True North Centre for Public Policy
- Predecessor: Independent Immigration Aid Association
- Headquarters: Calgary, Alberta
- Editor-in-chief: Candice Malcolm
- Website: tnc.news

= True North Centre for Public Policy =

Canadian conservative outlet

The True North Centre for Public Policy is a Canadian conservative media outlet, advocacy organization, and registered charity. It operated the True North digital media arm. In 2025, they rebranded to Juno News.

==History==
True North was founded by Candice Malcolm, a former spokesperson for Jason Kenney and the Canadian Taxpayers’ Federation, in 2016, and was initially described as an “immigration-focused research and education group”.

In 2017, Malcolm led a new board of directors who took control of the Independent Immigration Aid Association, which was started in 1994 to help immigrants from the United Kingdom settle in British Columbia. They renamed it the True North Centre for Public Policy, and control was handed off to three people:
- Kaz Nejatian, a former staffer for United Conservative Party leader Jason Kenney, husband to Malcolm, and current CEO of Opendoor.
- William McBeath, the director of Training and Marketing for the right-wing Manning Centre for Building Democracy.
- Erynne Schuster, an Edmonton-based lawyer.

When the immigration-focused charity was transformed into a media and research organization, the change was scrutinized in the Canadian legal field. True North's filings with Canada Revenue Agency state that the organization runs "ongoing programs" that provide "support and assistance to UK immigrants to the Lower Mainland, Vancouver Island and the rest of British Columbia", that it has "new programs" dedicated to "research on immigration and integration", and that 100% of True North's programs emphasized "immigrant aid".

In 2019, Canadian columnist Lindsay Shepherd joined True North as an investigative journalist.

During the 2019 federal election in Canada, True North was initially denied press access to the leaders' debate because it was not a news outlet but an advocacy organization. True North argued that the decision to bar them was "unfair and arbitrary."True North contested this decision to bar them, and brought the Leader's Debates Commission to court. The federal judge, Justice Russell Zinn, ruled in favour of True North, and forced the government to allow them to attend the debate and ask questions as journalists. The same year, Toula Drimonis described True North as "fake news" in her editorial in Cult MTL.

In July 2021, Canadian conservative writer and political columnist Sue Ann Levy announced she was joining True North.

In 2022, the charity reported $2 million in revenue. Malcom later revealed to Press Progress that she and her husband are one of the largest donor to True North. Another donor is former SNC Lavalin Chairman Gwyn Morgan, who has given True North half-a-million dollars through his foundation.

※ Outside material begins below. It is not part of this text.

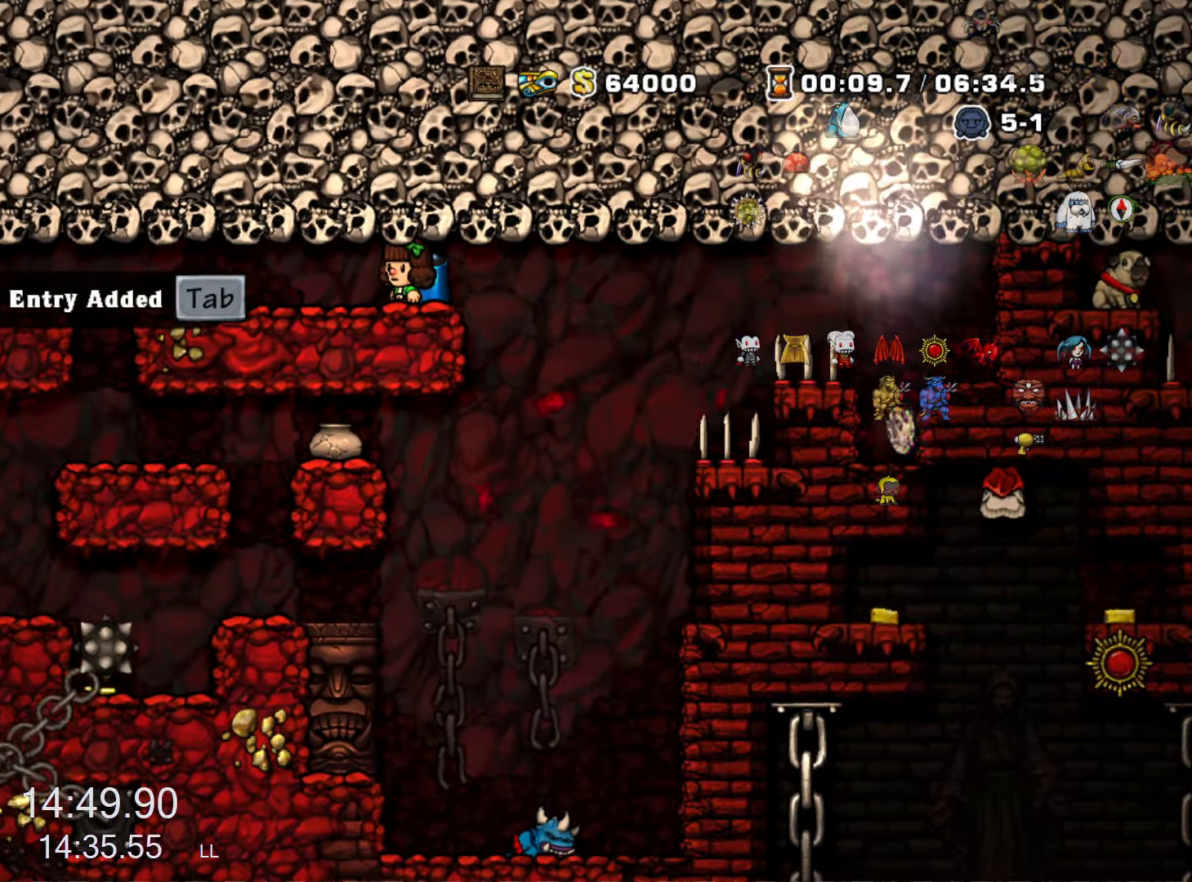
{"keys": ["right", "run", "z"], "events": [[50, "right", "down"], [50, "run", "down"], [234, "z", "down"], [284, "z", "up"], [384, "z", "down"]]}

In 2023, True North's website published a video featuring presenter Harrison Faulkner, in which Faulkner claimed that the Canadian government was hiding the true cause of the 2023 Canadian wildfires. Faulkner's claim that arson arrests showed arson was the real cause of the fires was debunked, mainly because he pointed to news articles that were published years before the 2023 fires started.

In 2024, True North published a piece by Harrison Faulkner defending the Proud Boys, a terrorist organization designated by the Canadian federal government. After Malcom was asked by Press Progress, she took the piece down from the site.

According to a post on Juno News, in 2025 some of True North's functions were transferred to Juno News, a site founded by Malcolm and Keean Bexte.